"Excision" is the Right Decision for Horror


8/18/2013

*Contains Spoilers*

"Excision" is an exercise in angsty teen horror.  A shocker with many disturbing images in the shell of a well-worn story.  Actress AnnaLynne McCord goes "ugly" for her role as Pauline, a frumpy social outcast at school and at home.  Her younger sister Gracie is the favorite daughter who gets all of her parents and not just because she has cystic fibrosis.  Pauline's parents are pretty well cast with Traci Lords and Roger Bart (Hostel Part 2) chewing the scenery. Lords play the frosty evil bitch mother to Bart's weak and emasculated father to great effect.  Overall the movie is very well cast..  "The" John Waters plays a small part as a repressed Catholic priest to dry comic perfection.  There is also a cameo by Malcolm McDowell as a high school teacher.

Most of the horror and gory bits come from Pauline's demented dreams and fantasies.  She bathes in blood, microwaves a fetus, you know regular teenage stuff.   Although she gets bad grades and has no college plans, she dreams of becoming a surgeon with the ultimate goal of saving her sister.  Along with the gory and surreal dream sequences, there are also cutaways to her in a church kneeling and talking to God, not really confessing her sins, but trying to defend her actions.

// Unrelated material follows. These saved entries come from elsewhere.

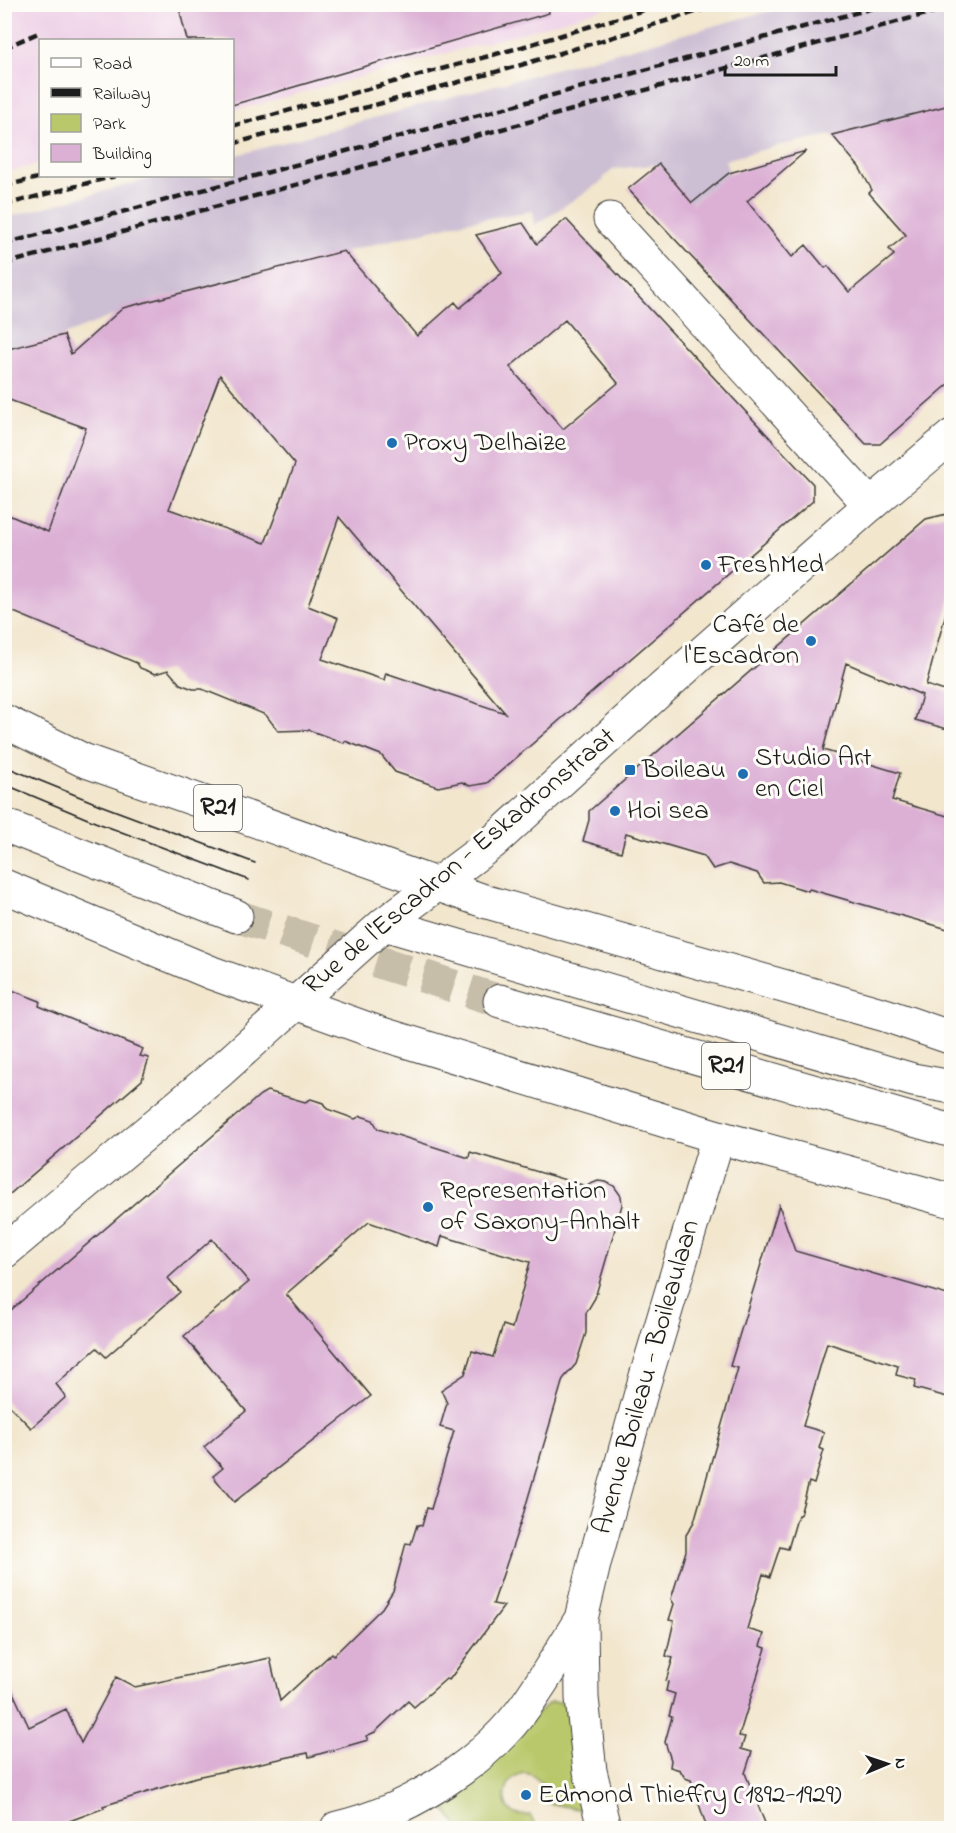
<svg xmlns="http://www.w3.org/2000/svg" width="956" height="1833" font-family="'Indie Flower',sans-serif">
	<rect width="100%" height="100%" fill="#fdfcf7"/>
	<filter id="ink" filterUnits="userSpaceOnUse"><feTurbulence type="fractalNoise" baseFrequency=".0167" numOctaves="2"/><feDisplacementMap in="SourceGraphic" scale="12" xChannelSelector="R" yChannelSelector="G"/><feConvolveMatrix kernelMatrix="1 2 1 2 8 2 1 2 1" color-interpolation-filters="sRGB"/></filter>
	<filter id="wash" filterUnits="userSpaceOnUse"><feTurbulence type="fractalNoise" baseFrequency=".008" numOctaves="4" result="noise"/><feDisplacementMap in="SourceGraphic" scale="24" xChannelSelector="R" yChannelSelector="G"/><feGaussianBlur stdDeviation="1.35" result="paint"/><feColorMatrix in="noise" values="0 0 0 0 0 0 0 0 0 0 0 0 0 0 0 0 0 1.4 0 .05"/><feComposite in="paint" operator="in"/></filter>
	<g filter="url(#wash)">
		<rect width="100%" height="100%" fill="#f2e6cd"/>
		<path fill="#eed0e7" d="M 5,5 L 615,5 L 525,32 L 233,111 L 232,40 L 40,40 L 40,164 L 5,173 Z"/>
		<path fill="#ccbed3" d="M 791,5 L 951,5 L 951,118 L 948,119 L 946,106 L 832,135 L 777,146 L 725,160 L 729,173 L 691,203 L 659,164 L 614,169 L 603,178 L 604,180 L 535,225 L 533,211 L 463,222 L 156,299 L 64,335 L 5,350 L 5,218 L 160,176 L 232,176 L 233,156 Z"/>
		<path fill="#b9c86a" stroke="#6a7243" stroke-width="1.5" d="M 550,1702 L 562,1702 L 567,1705 L 587,1811 L 543,1802 C 546,1794 545,1786 538,1780 C 510,1752 484,1822 530,1815 L 536,1828 L 459,1828 L 439,1801 Z"/>
		<g id="blocks">
			<path fill="#dcb0d5" fill-rule="evenodd" d="M 178,4 L 548,4 L 549,13 L 232,105 L 232,40 L 187,40 Z
				M 946,106 L 948,119 L 951,122 L 951,382 L 880,444 L 866,444 L 628,189 L 659,164 L 692,203 L 729,173 L 806,151 L 747,201 L 792,257 L 806,245 L 825,268 L 828,266 L 849,292 L 894,255 L 889,249 L 906,235 L 869,193 L 872,190 L 859,167 L 832,135 Z
				M 566,219 L 813,484 L 813,501 L 487,783 L 470,786 L 462,782 L 438,787 L 395,772 L 381,755 L 345,741 L 344,743 L 309,730 L 278,731 L 266,715 L 202,689 L 193,689 L 180,684 L 168,670 L 155,674 L 140,668 L 137,663 L 4,608 L 4,513 L 48,532 L 86,428 L 4,398 L 4,350 L 64,335 L 71,354 L 123,308 L 344,251 L 417,336 L 455,302 L 460,308 L 502,273 L 476,235 L 523,223 L 537,244 ZM 565,320 L 618,383 L 563,429 L 510,367 ZM 220,375 L 295,464 L 265,543 L 169,509 ZM 339,517 L 505,713 L 386,673 L 384,680 L 322,659 L 338,618 L 308,606 Z
				M 951,513 L 951,595 L 926,685 L 951,693 L 951,730 L 915,720 L 922,695 L 846,663 L 823,750 L 900,773 L 892,800 L 951,817 L 951,930 L 809,889 L 808,891 L 779,882 L 764,883 L 757,873 L 729,864 L 713,869 L 704,856 L 626,833 L 621,852 L 583,841 L 589,820 L 589,811 L 926,519 Z
				M 4,987 L 40,1001 L 39,1006 L 143,1049 L 140,1056 L 149,1058 L 142,1080 L 4,1199 Z
				M 267,1091 L 305,1102 L 311,1099 L 323,1103 L 327,1109 L 355,1119 L 361,1116 L 373,1120 L 378,1129 L 469,1158 L 470,1152 L 586,1186 L 598,1181 L 606,1182 L 614,1186 L 621,1196 L 622,1205 L 595,1298 L 586,1313 L 586,1333 L 576,1364 L 563,1379 L 523,1515 L 493,1604 L 504,1606 L 449,1680 L 446,1679 L 414,1707 L 408,1701 L 375,1732 L 366,1736 L 368,1740 L 309,1757 L 308,1753 L 196,1777 L 103,1806 L 104,1808 L 51,1828 L 4,1828 L 4,1673 L 29,1727 L 66,1709 L 81,1743 L 116,1677 L 135,1687 L 270,1658 L 280,1701 L 332,1653 L 334,1655 L 382,1608 L 393,1591 L 406,1543 L 411,1544 L 417,1525 L 422,1526 L 427,1508 L 431,1509 L 454,1431 L 440,1427 L 447,1403 L 441,1390 L 465,1374 L 472,1351 L 493,1357 L 503,1325 L 512,1328 L 530,1262 L 442,1236 L 439,1247 L 369,1222 L 286,1294 L 371,1396 L 234,1502 L 213,1476 L 223,1468 L 204,1447 L 246,1411 L 184,1336 L 249,1282 L 212,1239 L 168,1278 L 180,1292 L 106,1357 L 97,1348 L 56,1384 L 66,1397 L 31,1428 L 4,1400 L 4,1316 L 260,1095 Z
				M 779,1205 L 795,1251 L 951,1296 L 951,1398 L 914,1388 L 916,1380 L 896,1375 L 898,1366 L 827,1343 L 803,1426 L 824,1432 L 819,1448 L 824,1450 L 814,1484 L 809,1482 L 800,1515 L 798,1515 L 788,1549 L 780,1547 L 770,1577 L 763,1574 L 747,1629 L 764,1634 L 760,1646 L 766,1648 L 739,1736 L 745,1737 L 741,1749 L 752,1752 L 745,1773 L 767,1828 L 707,1828 L 691,1780 L 685,1778 L 680,1770 L 670,1767 L 671,1760 L 665,1742 L 672,1717 L 669,1716 L 675,1694 L 666,1691 L 668,1682 L 666,1681 L 673,1658 L 666,1656 L 674,1621 L 669,1620 L 674,1604 L 671,1599 L 686,1551 L 686,1535 L 694,1522 L 738,1368 L 730,1366 Z"/>
		</g>
	</g>
	<g filter="url(#ink)">
		<use href="#blocks" fill-opacity="0" stroke="#3c3a37" stroke-width="1.5"/>
		<g fill="none" stroke-linecap="round" stroke-linejoin="round">
			<path stroke="#c7beaa" stroke-width="33" stroke-dasharray="33 16" stroke-linecap="butt" d="M 236,916 L 500,1001"/>
			<g stroke="#3c3a37" stroke-width="35">
				<path id="minor" d="M 610,219 L 870,505
					M 337,1828 C 408,1812 488,1761 529,1701 C 548,1674 564,1646 581,1619
					M 604,1828 L 590,1771 L 582,1698 L 581,1619 L 595,1560 L 641,1393 L 718,1137"/>
			</g>
			<g stroke="#3c3a37" stroke-width="35">
				<path id="tertiary" d="M 384,924 L 913,1080 L 952,1087
					M 4,1252 L 220,1071 L 384,924 L 492,843 L 658,692 L 870,505 L 952,436"/>
			</g>
			<g stroke="#3c3a37" stroke-width="35">
				<path id="secondary" d="M 4,886 L 212,973 L 379,1033 L 718,1137 L 952,1201"/>
			</g>
			<g stroke="#3c3a37" stroke-width="35">
				<path id="primary" d="M 4,721 L 83,760 L 487,902 L 885,1015 L 952,1038
					M 4,825 L 236,916
					M 500,1001 L 952,1131"/>
			</g>
			<use href="#minor" stroke="#fff" stroke-width="33"/>
			<use href="#tertiary" stroke="#fff" stroke-width="33"/>
			<use href="#secondary" stroke="#fff" stroke-width="33"/>
			<use href="#primary" stroke="#fff" stroke-width="33"/>
			<path stroke="#1c1c1c" stroke-width="1.5" d="M 4,766 L 100,805 L 255,863
				M 4,784 L 95,822 L 249,880"/>
			<path stroke="#1c1c1c" stroke-width="4.5" stroke-dasharray="9 4.5" stroke-linecap="butt" d="M 4,48 L 38,33
				M 232,126 L 522,47 L 664,4
				M 232,144 L 521,65 L 722,4
				M 4,186 L 46,176
				M 4,205 L 115,176
				M 4,244 L 888,4
				M 4,264 L 952,7"/>
		</g>
	</g>
	<g fill="#1f6fb2" stroke="#fdfcf7" stroke-width="2">
		<circle cx="392" cy="443" r="6"/>
		<circle cx="706" cy="565" r="6"/>
		<circle cx="811" cy="641" r="6"/>
		<rect x="624" y="764" width="12" height="12" rx="3"/>
		<circle cx="743" cy="774" r="6"/>
		<circle cx="615" cy="811" r="6"/>
		<circle cx="428" cy="1207" r="6"/>
		<circle cx="526" cy="1795" r="6"/>
	</g>
	<g text-anchor="middle" dominant-baseline="central" stroke-width="6" stroke-linejoin="round" paint-order="stroke">
		<g fill="#fdfcf7" stroke="#605f5e" stroke-width="1.5">
			<rect x="194" y="785" width="48" height="46" rx="4.5"/>
			<rect x="702" y="1043" width="48" height="46" rx="4.5"/>
		</g>
		<g font-size="26" font-weight="bold" fill="#1c1c1c">
			<text x="218" y="808">R21</text>
			<text x="726" y="1066">R21</text>
		</g>
		<g font-size="27" fill="#1c1c1c" stroke="#fdfcf7" text-anchor="start">
			<text x="404" y="443">Proxy Delhaize</text>
			<text x="718" y="565">FreshMed</text>
			<text x="799" y="625" text-anchor="end">Café de<tspan x="799" dy="31">l'Escadron</tspan></text>
			<text x="755" y="758">Studio Art<tspan x="755" dy="31">en Ciel</tspan></text>
			<text x="642" y="770">Boileau</text>
			<text x="627" y="811">Hoi sea</text>
			<text x="440" y="1191">Representation<tspan x="440" dy="31">of Saxony-Anhalt</tspan></text>
			<text x="538" y="1795">Edmond Thieffry (1892-1929)</text>
		</g>
		<g font-size="27" fill="#1c1c1c" stroke="#fdfcf7">
			<text transform="translate(460 862) rotate(-40)">Rue de l'Escadron - Eskadronstraat</text>
			<text transform="translate(647 1377) rotate(-74)">Avenue Boileau - Boileaulaan</text>
		</g>
	</g>
	<rect width="956" height="1833" fill="none" stroke="#fdfcf7" stroke-width="24"/>
	<rect x="39" y="39" width="195" height="138" fill="#fdfcf7" stroke="#a3a29f" stroke-width="1.5"/>
	<rect x="51" y="58" width="30" height="9" fill="#ffffff" stroke="#a3a29f" stroke-width="1.5"/>
	<text x="93" y="69" font-size="18" fill="#1c1c1c">Road</text>
	<rect x="51" y="88" width="30" height="9" fill="#1c1c1c" stroke="#a3a29f" stroke-width="1.5"/>
	<text x="93" y="99" font-size="18" fill="#1c1c1c">Railway</text>
	<rect x="51" y="114" width="30" height="18" fill="#b9c86a" stroke="#a3a29f" stroke-width="1.5"/>
	<text x="93" y="129" font-size="18" fill="#1c1c1c">Park</text>
	<rect x="51" y="144" width="30" height="18" fill="#dcb0d5" stroke="#a3a29f" stroke-width="1.5"/>
	<text x="93" y="159" font-size="18" fill="#1c1c1c">Building</text>
	<g transform="translate(887 1764) rotate(88)" stroke="#fdfcf7" stroke-width="4.5" paint-order="stroke">
	<path d="M0-4.5L10 22L0 15L-10 22Z" fill="#1c1c1c"/>
	<text y="-9" font-size="16" font-weight="bold" text-anchor="middle" fill="#1c1c1c">N</text>
	</g>
	<path d="M725 66v9h111v-9" fill="none" stroke="#1c1c1c" stroke-width="3"/>
	<text x="734" y="66" font-size="18" fill="#1c1c1c" stroke="#fdfcf7" stroke-width="4.5" paint-order="stroke">20 m</text>
</svg>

Pauline seems to hate everyone and everything except her sister.  She openly provokes her classmates  Although she does have a bit of sick fun in the process. She is eighteen and decides she wants to lose her virginity so she makes a no strings attached offer to a popular boy at school and they meet up at a motel.  She happens to be on her period and has the guy go down on her.  Needless to say, the guy is mortified.  The movie revels in any kind of vulgarity it can think of with Pauline being the queen of gross.

When Gracie's condition takes a turn for the worse, Pauline must put her final plan into action whether she is ready or not.  All those dreams and fantasies are now turning into reality and we see just how crazy and delusional she really is.  A last-ditch effort to win the love and approval of her parents.  "Excision" is an extreme version of the outcast teenage girl seen in countless other movies, but with pitch-black humor and a complete disregard to tastefulness.  I applaud the boldness of director Richard Bates Jr.'s decisions and if you're a fan of the films of John Water's you will probably like this one.